Would be nice if I could generate the id-type:
@type id_t() :: :job_mechanic | :job_doc | :job_programmer
from the ids
list in the macro also. I’ll give that a try.
I’ll try to abstract the reference-integrity-checks also. Maybe I’ll just dump everything into a database to get better checks, but this seems weird because I don’t really need that, I just want a safe way to get some related collections from json into Elixir structs and then torture that data with some pipes.
This is a great start!
If you keep what you have I would change your EctoAtom module to use String.to_existing_atom
though to avoid the risk of atom table exhaustion as an attack vector (especially relevant as we are dealing with JSON parsing).
As mentioned rather than having an EctoAtom type you could leverage the Ecto.Enum type like so:
field(:job, Ecto.Enum, values: [:job_mechanic, :job_doc, :job_programmer])
field(:hobbies, {:array, Ecto.Enum},
values: [
:hobby_painting,
:hobby_freeclimbing,
:hobby_stampcollecting
]
)
Possibly even calling out to a canonical list somewhere if you want a Hobby module:
field(:hobbies, {:array, Ecto.Enum}, values: Hobby.values)
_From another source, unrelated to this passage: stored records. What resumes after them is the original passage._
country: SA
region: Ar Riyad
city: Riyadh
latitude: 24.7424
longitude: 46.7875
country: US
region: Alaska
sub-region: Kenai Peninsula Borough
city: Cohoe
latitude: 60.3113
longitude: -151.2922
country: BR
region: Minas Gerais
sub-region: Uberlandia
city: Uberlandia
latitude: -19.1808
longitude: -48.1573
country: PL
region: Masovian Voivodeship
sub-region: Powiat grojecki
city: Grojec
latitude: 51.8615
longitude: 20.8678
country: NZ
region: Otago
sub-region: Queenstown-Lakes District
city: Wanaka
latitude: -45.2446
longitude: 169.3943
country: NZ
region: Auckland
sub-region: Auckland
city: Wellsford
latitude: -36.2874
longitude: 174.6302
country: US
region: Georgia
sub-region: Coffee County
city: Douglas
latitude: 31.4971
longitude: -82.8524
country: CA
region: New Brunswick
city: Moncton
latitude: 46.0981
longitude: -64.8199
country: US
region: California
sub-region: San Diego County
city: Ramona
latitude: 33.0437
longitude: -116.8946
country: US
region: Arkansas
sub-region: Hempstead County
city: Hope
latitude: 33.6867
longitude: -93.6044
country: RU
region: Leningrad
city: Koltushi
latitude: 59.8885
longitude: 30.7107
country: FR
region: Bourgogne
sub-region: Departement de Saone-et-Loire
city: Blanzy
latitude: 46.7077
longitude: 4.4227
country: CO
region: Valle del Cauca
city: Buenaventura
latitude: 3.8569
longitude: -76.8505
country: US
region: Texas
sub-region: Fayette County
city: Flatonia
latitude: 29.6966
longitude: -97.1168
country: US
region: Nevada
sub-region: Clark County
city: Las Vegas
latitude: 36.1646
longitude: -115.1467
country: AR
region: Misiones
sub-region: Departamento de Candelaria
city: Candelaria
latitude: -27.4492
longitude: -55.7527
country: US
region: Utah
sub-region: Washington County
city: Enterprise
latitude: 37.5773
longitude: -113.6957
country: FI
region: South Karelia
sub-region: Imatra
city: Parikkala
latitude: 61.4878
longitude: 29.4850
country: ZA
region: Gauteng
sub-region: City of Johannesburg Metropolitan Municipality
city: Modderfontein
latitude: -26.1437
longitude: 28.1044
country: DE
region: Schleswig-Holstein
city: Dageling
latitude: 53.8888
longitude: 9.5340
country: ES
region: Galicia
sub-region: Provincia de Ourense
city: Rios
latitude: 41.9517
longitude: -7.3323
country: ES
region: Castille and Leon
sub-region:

This will successfully cast to atom values if given a string that matches, but will fail the casting if the field is not a string or atom in the given values
list. It also means you don’t risk the whole “atom exhaustion” thing too because the atoms are declared as the enum values and String.to_existing_atom
is used internally.
Finally you might look at ecto_morph as sugar around casting too.
I didn’t know about
values
maybe I really should RTFM.
EDIT: OK I did RTFM, but I can’t find values
option for field